The reasons for this secular revival are varied, but it seems clear that the Internet has helped, and many younger atheists cite the Sept. 11 terrorist attacks as a watershed moment of disgust with religious zealotry in any form. It is hard to say how many people are involved; avowed atheists are still a tiny sliver of the population. But people with no religious affiliation are the country’s fastest-growing religious category. When asked about religious affiliation in a Pew poll published this summer, nearly 20 percent of Americans chose “none,” the highest number the center has recorded. Many of those people would not call themselves atheists; “agnostic,” which technically refers to people who believe that the existence of a higher being can’t be known by the human mind, remains the safer option. The godless are now younger and more diverse than in the past, with blacks and Hispanics — once vanishingly rare — starting to appear in the ranks of national groups like the United Coalition of Reason and the Secular Student Alliance.
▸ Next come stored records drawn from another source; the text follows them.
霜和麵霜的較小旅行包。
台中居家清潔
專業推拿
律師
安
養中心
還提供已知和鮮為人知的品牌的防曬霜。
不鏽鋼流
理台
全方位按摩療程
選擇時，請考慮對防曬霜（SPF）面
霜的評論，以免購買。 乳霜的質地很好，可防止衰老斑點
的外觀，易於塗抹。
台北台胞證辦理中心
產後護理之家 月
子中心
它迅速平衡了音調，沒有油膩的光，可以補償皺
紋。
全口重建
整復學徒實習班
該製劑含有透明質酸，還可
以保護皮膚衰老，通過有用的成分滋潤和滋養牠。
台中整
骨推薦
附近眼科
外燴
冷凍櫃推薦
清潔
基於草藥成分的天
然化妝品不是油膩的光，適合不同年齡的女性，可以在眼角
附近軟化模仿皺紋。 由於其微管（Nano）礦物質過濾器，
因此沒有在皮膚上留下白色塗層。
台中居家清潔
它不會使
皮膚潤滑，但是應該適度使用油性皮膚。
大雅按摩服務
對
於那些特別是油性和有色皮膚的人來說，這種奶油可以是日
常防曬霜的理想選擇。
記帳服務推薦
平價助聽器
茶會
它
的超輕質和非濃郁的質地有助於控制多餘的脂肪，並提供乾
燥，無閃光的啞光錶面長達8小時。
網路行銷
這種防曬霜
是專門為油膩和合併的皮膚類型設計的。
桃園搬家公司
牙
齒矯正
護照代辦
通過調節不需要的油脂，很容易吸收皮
The movement has also begun cultivating a new breed of guru in men like DeWitt and Nate Phelps, the son of Fred Phelps, the leader of Westboro Baptist Church, which pickets military funerals and gay-pride events with signs declaring “God Hates Fags.”
A curious social movement. Once an Evangelical, always an Evangelical.

Well, actually I sympathize with them. My experience as an atheist has absolutely nothing to do with the very real struggles of these post-Christian individuals, but that's mostly down to luck, heritage and geography. I think I should be quite extreme with my atheism myself -- or more probably, dead by suicide -- had I been forced to grow up neck deep in Jesus and then lost every single relationship, my career, and the world I had known because I came out of the atheist "closet." Nice of those wonderful Christians by the way with their forgiving, merciful ostracism.

The article is kind of annoying though in failing utterly to acknowledge the vast majority of atheists, those who just don't think very much about religion, as opposed to the driven and the troubled who are compelled to fight back. Nor, for example, that people like Professor Dawkins mostly does actual science and only comes out to do science advocacy once in a while.